##### RECORDED DATA #####

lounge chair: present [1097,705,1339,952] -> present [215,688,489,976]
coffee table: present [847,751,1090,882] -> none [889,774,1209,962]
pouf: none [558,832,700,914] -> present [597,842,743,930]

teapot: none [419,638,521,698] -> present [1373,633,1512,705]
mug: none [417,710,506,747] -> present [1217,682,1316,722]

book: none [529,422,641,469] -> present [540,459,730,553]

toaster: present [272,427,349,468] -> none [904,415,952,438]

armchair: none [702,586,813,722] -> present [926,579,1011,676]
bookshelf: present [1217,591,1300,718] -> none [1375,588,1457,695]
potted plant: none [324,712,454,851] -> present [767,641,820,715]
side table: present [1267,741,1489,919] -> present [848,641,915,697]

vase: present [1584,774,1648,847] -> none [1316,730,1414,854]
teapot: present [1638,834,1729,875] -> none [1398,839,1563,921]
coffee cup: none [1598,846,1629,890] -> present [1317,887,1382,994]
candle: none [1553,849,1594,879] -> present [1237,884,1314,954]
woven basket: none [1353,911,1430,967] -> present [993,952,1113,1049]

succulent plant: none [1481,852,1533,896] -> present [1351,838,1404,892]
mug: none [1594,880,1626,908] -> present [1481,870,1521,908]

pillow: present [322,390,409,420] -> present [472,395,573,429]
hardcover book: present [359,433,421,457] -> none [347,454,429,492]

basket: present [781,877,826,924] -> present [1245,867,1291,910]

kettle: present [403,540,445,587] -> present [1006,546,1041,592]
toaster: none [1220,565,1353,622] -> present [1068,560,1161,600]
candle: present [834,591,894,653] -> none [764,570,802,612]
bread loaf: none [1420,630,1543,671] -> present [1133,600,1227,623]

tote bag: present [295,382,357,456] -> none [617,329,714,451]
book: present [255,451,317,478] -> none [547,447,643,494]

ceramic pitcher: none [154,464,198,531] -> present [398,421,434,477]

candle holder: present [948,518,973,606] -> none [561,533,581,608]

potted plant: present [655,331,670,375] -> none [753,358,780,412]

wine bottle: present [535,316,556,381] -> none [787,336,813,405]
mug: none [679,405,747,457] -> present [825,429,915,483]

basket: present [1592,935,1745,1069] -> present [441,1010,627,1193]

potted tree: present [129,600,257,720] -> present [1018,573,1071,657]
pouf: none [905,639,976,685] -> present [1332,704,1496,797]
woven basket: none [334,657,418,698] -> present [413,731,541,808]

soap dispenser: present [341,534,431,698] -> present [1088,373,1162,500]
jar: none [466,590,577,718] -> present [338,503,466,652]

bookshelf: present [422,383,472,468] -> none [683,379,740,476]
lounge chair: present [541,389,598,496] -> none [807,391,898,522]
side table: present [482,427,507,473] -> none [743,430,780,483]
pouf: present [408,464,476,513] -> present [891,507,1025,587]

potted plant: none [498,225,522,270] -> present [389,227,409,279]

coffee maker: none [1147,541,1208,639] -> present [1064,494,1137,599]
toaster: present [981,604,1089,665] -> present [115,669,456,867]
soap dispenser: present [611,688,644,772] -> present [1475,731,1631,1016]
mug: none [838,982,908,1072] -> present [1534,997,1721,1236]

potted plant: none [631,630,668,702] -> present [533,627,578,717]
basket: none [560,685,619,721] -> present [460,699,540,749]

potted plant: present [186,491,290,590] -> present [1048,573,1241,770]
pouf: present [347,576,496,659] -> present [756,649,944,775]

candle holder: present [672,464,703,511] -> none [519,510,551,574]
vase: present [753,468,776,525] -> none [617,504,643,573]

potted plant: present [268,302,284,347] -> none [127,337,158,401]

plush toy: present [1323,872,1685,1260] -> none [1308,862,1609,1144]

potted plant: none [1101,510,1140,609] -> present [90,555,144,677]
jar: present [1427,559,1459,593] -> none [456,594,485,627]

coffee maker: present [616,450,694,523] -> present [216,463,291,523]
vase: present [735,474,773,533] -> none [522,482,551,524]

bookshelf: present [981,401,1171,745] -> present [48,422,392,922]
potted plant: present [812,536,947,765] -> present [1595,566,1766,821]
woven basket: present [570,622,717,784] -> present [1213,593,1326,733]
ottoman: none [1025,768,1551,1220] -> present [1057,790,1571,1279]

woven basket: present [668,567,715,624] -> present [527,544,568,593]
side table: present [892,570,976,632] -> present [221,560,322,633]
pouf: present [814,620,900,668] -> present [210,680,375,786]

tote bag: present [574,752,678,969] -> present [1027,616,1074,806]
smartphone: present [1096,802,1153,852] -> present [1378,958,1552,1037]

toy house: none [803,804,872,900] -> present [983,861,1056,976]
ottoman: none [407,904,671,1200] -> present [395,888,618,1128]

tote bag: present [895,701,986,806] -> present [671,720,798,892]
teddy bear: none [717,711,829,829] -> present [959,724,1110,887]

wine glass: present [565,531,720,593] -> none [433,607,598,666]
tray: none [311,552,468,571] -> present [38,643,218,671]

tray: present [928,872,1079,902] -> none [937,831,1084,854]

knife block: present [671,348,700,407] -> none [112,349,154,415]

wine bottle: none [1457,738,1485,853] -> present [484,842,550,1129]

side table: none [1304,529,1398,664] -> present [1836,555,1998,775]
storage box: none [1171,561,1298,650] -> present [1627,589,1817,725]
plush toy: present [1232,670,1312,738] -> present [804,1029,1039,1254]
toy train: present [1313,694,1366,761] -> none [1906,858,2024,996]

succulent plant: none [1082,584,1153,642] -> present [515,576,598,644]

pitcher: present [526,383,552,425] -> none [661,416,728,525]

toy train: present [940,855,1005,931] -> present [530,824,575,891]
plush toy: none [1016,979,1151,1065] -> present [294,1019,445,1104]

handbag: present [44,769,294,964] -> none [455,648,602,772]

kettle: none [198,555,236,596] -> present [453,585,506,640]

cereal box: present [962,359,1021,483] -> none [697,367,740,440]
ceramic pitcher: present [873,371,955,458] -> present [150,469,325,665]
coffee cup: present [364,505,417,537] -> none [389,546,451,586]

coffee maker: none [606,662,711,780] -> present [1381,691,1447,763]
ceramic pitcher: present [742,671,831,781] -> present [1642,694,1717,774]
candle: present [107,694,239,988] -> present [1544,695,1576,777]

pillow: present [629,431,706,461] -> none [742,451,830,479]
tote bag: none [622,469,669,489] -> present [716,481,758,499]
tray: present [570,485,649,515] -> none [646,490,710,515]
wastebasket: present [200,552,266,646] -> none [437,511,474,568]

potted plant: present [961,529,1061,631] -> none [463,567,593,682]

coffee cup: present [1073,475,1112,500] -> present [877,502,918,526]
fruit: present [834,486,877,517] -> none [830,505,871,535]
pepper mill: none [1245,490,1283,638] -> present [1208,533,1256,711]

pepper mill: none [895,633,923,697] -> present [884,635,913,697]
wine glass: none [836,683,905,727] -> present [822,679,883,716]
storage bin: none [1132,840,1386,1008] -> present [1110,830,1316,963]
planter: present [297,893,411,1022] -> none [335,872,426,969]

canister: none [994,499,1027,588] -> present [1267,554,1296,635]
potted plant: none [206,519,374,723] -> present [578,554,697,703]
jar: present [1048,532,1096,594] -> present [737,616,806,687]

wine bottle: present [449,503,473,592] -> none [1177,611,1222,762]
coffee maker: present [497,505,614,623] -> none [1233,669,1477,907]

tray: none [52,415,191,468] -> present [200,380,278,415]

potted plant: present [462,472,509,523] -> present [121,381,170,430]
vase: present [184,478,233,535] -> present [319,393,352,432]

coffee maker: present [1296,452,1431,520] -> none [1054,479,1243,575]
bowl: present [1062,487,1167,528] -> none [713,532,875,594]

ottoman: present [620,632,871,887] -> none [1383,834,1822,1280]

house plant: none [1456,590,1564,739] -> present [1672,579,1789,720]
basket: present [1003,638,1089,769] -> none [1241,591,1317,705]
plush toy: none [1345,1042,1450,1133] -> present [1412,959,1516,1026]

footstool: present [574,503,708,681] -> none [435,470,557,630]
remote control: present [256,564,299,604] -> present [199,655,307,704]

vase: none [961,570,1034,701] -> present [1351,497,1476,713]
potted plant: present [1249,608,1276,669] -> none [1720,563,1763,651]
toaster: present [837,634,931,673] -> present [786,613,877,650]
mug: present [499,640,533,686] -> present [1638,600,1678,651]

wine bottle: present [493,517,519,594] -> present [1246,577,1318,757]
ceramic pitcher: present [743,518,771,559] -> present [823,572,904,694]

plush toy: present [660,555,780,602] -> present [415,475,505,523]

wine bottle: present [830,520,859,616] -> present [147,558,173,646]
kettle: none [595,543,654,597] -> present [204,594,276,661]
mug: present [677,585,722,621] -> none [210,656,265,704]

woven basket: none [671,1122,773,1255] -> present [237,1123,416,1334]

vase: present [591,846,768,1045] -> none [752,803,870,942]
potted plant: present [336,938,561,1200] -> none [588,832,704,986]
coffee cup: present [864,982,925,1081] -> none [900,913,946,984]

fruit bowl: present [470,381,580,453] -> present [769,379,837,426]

#####

**WHAT THE TASK ASKS**
Check each line of the listing for "maker". Show those that have it.

**REPLY**
coffee maker: none [1147,541,1208,639] -> present [1064,494,1137,599]
coffee maker: present [616,450,694,523] -> present [216,463,291,523]
coffee maker: none [606,662,711,780] -> present [1381,691,1447,763]
coffee maker: present [497,505,614,623] -> none [1233,669,1477,907]
coffee maker: present [1296,452,1431,520] -> none [1054,479,1243,575]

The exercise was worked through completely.